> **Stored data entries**
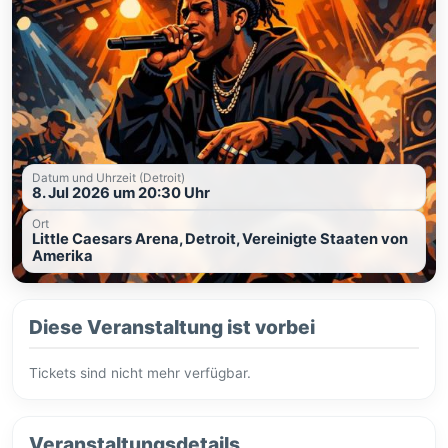
Datum und Uhrzeit (Detroit)
8. Jul 2026 um 20:30 Uhr
Ort
Little Caesars Arena, Detroit, Vereinigte Staaten von
Amerika
Diese Veranstaltung ist vorbei
Tickets sind nicht mehr verfügbar.
Veranstaltungsdetails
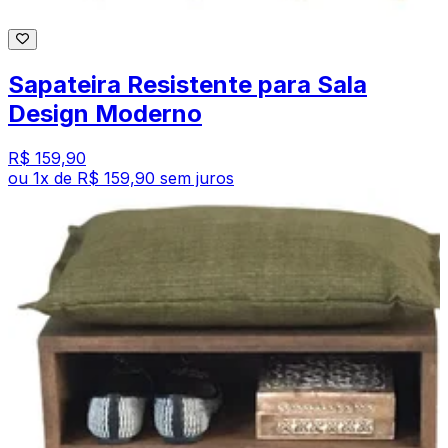
Sapateira Resistente para Sala
Design Moderno
R$ 159,90
ou
1
x de
R$ 159,90
sem juros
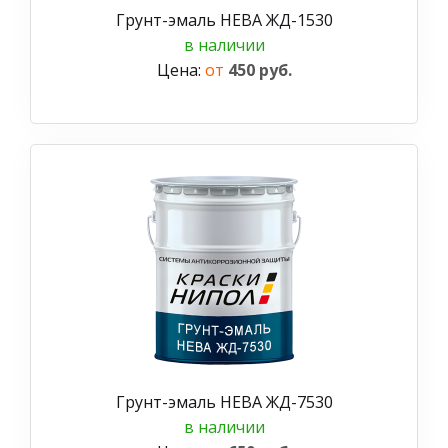
Грунт-эмаль НЕВА ЖД-1530
в наличии
Цена:
от
450 руб.
Грунт-эмаль НЕВА ЖД-7530
в наличии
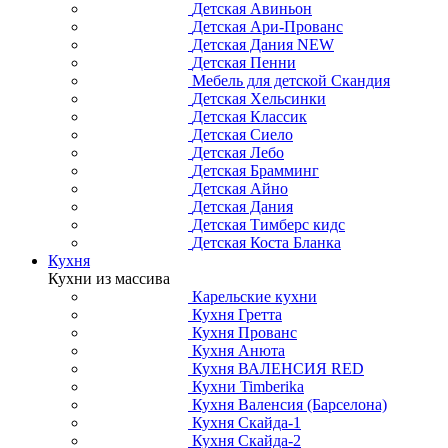
Детская Авиньон
Детская Ари-Прованс
Детская Дания NEW
Детская Пенни
Мебель для детской Скандия
Детская Хельсинки
Детская Классик
Детская Сиело
Детская Лебо
Детская Брамминг
Детская Айно
Детская Дания
Детская Тимберс кидс
Детская Коста Бланка
Кухня
Кухни из массива
Карельские кухни
Кухня Гретта
Кухня Прованс
Кухня Анюта
Кухня ВАЛЕНСИЯ RED
Кухни Timberika
Кухня Валенсия (Барселона)
Кухня Скайда-1
Кухня Скайда-2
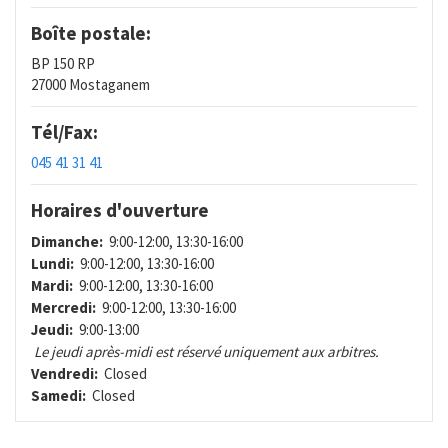
Boîte postale:
BP 150 RP
27000 Mostaganem
Tél/Fax:
045 41 31 41
Horaires d'ouverture
Dimanche:
9:00-12:00, 13:30-16:00
Lundi:
9:00-12:00, 13:30-16:00
Mardi:
9:00-12:00, 13:30-16:00
Mercredi:
9:00-12:00, 13:30-16:00
Jeudi:
9:00-13:00
Le jeudi après-midi est réservé uniquement aux arbitres.
Vendredi:
Closed
Samedi:
Closed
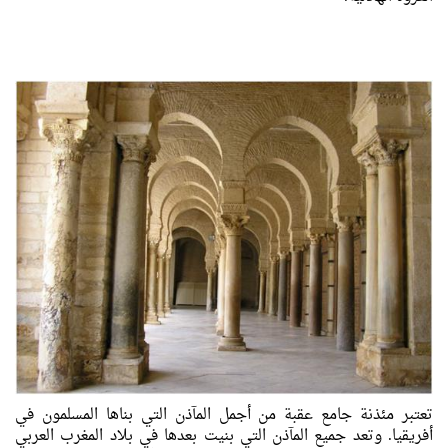
تعتبر مئذنة جامع عقبة من أجمل المآذن التي بناها المسلمون في
أفريقيا. وتعد جميع المآذن التي بنيت بعدها في بلاد المغرب العربي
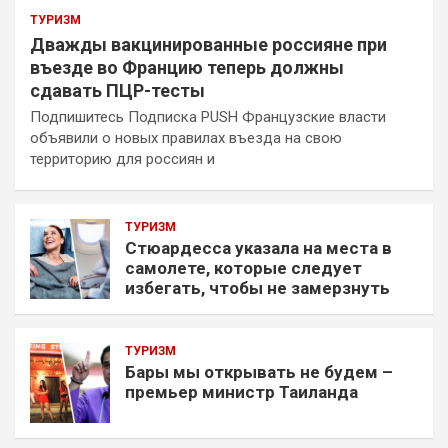
ТУРИЗМ
Дважды вакцинированные россияне при
въезде во Францию теперь должны
сдавать ПЦР-тесты
Подпишитесь Подписка PUSH Французские власти
объявили о новых правилах въезда на свою
территорию для россиян и
ТУРИЗМ
Стюардесса указала на места в
самолете, которые следует
избегать, чтобы не замерзнуть
ТУРИЗМ
Бары мы открывать не будем –
премьер министр Таиланда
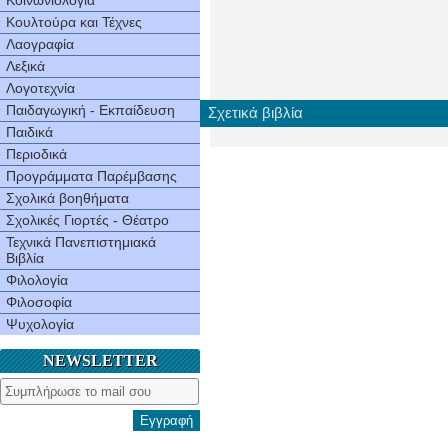
Κοινωνιολογία
Κουλτούρα και Τέχνες
Λαογραφία
Λεξικά
Λογοτεχνία
Παιδαγωγική - Εκπαίδευση
Σχετικά βιβλία
Παιδικά
Περιοδικά
Προγράμματα Παρέμβασης
Σχολικά βοηθήματα
Σχολικές Γιορτές - Θέατρο
Τεχνικά Πανεπιστημιακά
Βιβλία
Φιλολογία
Φιλοσοφία
Ψυχολογία
NEWSLETTER
Εγγραφή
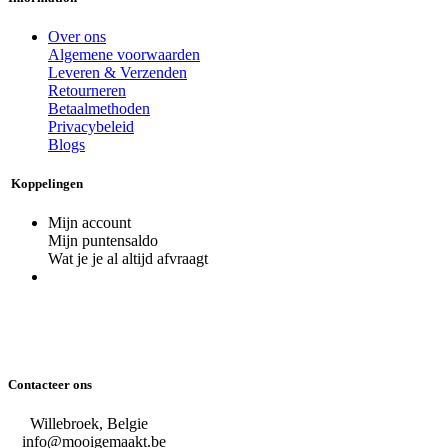
Over ons
Algemene voorwaarden
Leveren & Verzenden
Retourneren
Betaalmethoden
Privacybeleid
Blogs
Koppelingen
Mijn account
Mijn puntensaldo
Wat je je al altijd afvraagt
Contacteer ons
Willebroek, Belgie
info@mooigemaakt.be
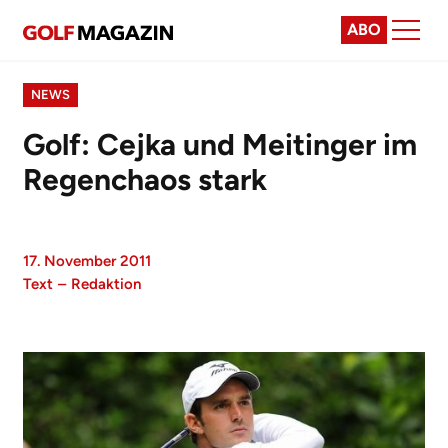
ABO
NEWS
Golf: Cejka und Meitinger im
Regenchaos stark
17. November 2011
Text
–
Redaktion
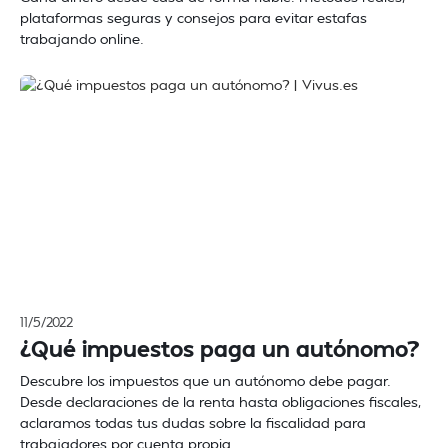
plataformas seguras y consejos para evitar estafas
trabajando online.
11/5/2022
¿Qué impuestos paga un autónomo?
Descubre los impuestos que un autónomo debe pagar.
Desde declaraciones de la renta hasta obligaciones fiscales,
aclaramos todas tus dudas sobre la fiscalidad para
trabajadores por cuenta propia.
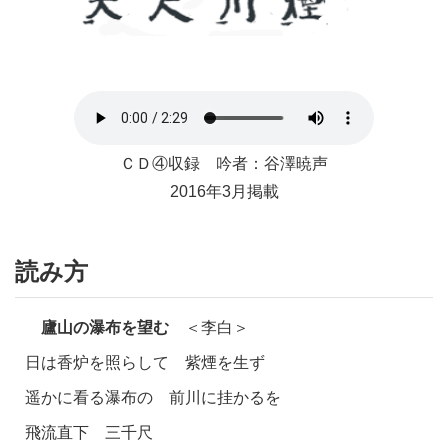
ＣＤ④収録 吟者：谷澤暁声
2016年3月掲載
読み方
廬山の瀑布を望む
＜李白＞
日は香炉を照らして 紫煙を生ず
遥かに看る瀑布の 前川に挂かるを
飛流直下 三千尺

> **TASK BRIEF**
How many lines in the data contain the string "Кухня"? Reply with the number alone.

> **EXERCISE ANSWER**
8